[Annotated scene photographs]
*-*-*
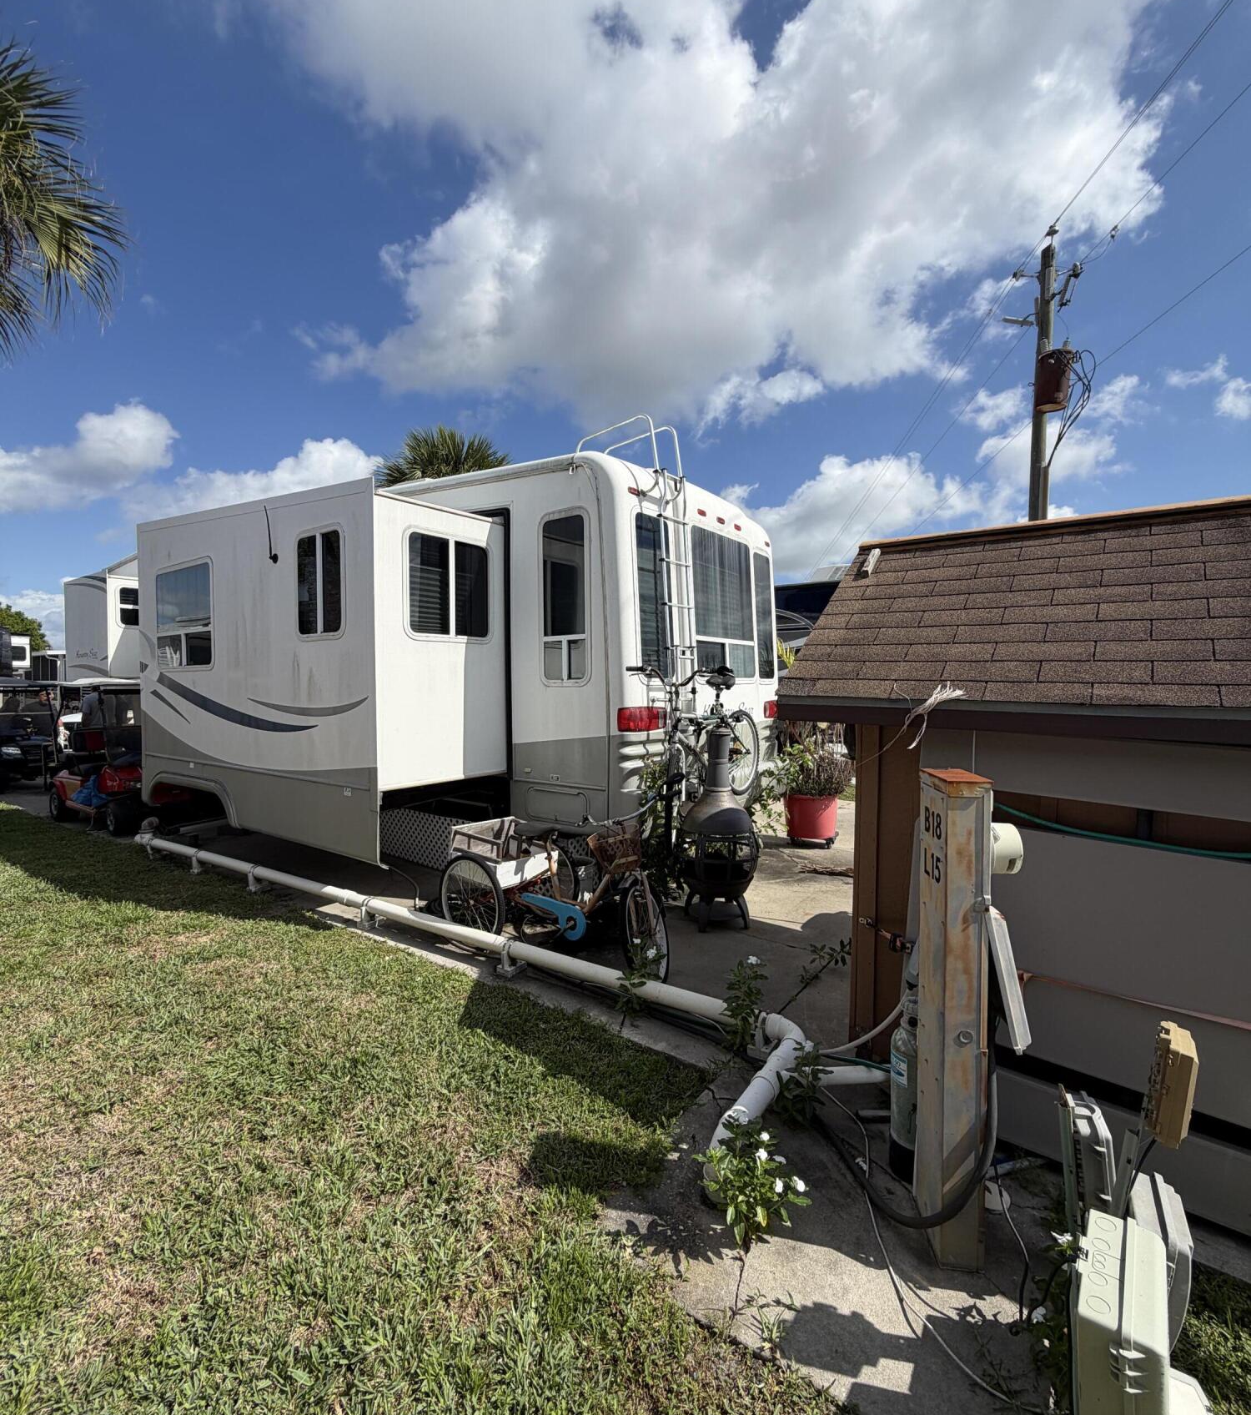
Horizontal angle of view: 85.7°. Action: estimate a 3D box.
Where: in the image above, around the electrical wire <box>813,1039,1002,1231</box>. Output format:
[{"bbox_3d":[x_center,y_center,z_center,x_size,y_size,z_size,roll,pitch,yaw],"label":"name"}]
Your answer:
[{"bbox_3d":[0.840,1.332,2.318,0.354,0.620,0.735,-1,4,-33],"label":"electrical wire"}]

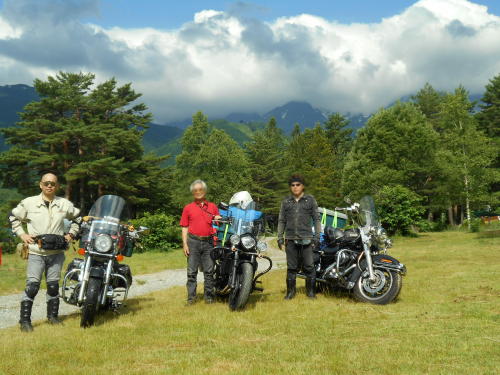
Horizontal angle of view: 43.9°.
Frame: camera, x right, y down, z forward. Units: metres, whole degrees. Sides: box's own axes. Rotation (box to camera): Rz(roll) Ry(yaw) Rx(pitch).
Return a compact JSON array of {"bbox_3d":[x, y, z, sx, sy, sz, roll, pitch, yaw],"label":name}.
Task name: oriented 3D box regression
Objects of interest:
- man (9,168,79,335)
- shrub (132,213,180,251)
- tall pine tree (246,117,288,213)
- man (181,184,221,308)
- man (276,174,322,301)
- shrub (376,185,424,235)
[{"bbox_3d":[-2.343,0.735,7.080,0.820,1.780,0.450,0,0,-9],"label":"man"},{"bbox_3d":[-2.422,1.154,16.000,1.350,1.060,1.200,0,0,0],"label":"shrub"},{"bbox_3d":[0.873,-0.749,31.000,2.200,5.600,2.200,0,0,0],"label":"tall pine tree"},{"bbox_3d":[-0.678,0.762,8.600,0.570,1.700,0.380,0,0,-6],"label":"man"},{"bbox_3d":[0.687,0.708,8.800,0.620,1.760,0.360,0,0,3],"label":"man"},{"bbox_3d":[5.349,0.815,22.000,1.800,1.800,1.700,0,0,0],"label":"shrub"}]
*-*-*
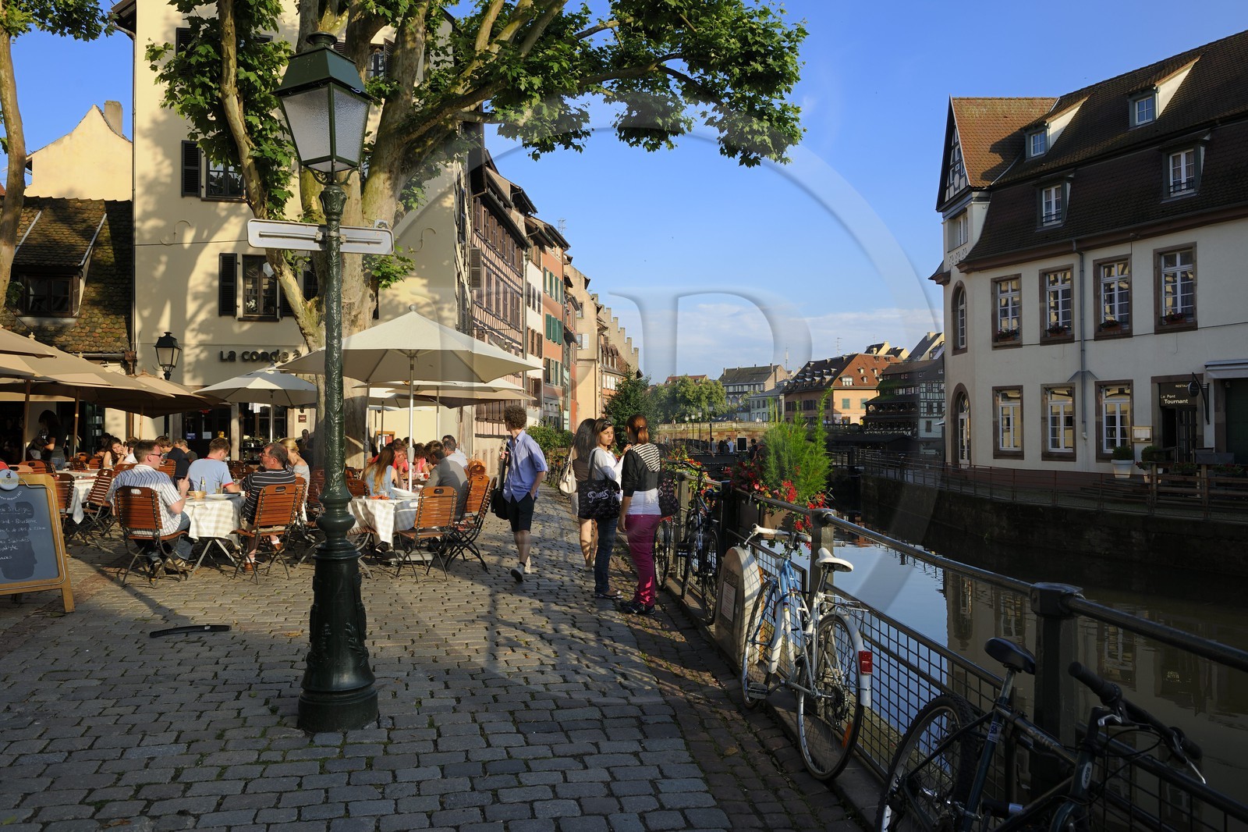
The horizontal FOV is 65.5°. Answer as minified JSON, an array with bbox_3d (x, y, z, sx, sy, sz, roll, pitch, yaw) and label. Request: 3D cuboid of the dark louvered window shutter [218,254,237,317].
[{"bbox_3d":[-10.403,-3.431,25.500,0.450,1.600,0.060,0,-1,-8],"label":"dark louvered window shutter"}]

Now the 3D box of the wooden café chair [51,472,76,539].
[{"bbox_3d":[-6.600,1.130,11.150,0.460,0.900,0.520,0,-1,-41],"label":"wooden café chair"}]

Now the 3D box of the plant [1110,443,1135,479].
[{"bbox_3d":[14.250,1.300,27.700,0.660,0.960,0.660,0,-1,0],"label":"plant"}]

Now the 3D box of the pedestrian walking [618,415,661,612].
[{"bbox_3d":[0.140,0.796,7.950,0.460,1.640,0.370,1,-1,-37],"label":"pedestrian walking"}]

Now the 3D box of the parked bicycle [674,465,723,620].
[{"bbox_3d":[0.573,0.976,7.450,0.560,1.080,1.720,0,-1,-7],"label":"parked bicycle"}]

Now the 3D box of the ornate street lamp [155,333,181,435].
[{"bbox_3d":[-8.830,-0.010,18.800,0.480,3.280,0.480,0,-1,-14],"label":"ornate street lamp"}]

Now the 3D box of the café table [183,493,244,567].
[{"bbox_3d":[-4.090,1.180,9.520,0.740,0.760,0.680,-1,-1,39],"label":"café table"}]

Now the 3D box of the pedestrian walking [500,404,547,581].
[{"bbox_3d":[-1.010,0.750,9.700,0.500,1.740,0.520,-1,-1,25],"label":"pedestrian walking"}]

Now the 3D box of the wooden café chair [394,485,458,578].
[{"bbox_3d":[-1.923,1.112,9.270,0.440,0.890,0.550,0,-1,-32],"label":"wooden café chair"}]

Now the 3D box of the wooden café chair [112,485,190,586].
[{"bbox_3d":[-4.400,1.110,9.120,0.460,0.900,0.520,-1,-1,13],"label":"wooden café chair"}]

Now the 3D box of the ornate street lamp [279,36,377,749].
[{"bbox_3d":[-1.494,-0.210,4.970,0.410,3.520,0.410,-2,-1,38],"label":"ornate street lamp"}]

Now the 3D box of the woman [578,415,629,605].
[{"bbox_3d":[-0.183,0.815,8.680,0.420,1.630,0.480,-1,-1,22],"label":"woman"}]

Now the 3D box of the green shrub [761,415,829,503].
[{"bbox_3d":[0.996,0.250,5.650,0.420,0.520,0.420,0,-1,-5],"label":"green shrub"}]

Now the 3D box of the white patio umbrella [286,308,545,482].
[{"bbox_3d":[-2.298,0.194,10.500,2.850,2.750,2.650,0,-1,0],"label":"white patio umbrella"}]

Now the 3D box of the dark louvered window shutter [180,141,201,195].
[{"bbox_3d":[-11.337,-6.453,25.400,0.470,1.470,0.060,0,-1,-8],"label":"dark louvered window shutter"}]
*-*-*
**Exercise goal:** As listed above, the lines from the line with "Return a compact" to the line with "- tall pine tree (246,117,288,213)" are to be echoed exactly, with both ends included and nothing added.

**Problem solution:**
Return a compact JSON array of {"bbox_3d":[x, y, z, sx, sy, sz, roll, pitch, yaw],"label":name}.
Task name: oriented 3D box regression
Objects of interest:
- man (9,168,79,335)
- shrub (132,213,180,251)
- tall pine tree (246,117,288,213)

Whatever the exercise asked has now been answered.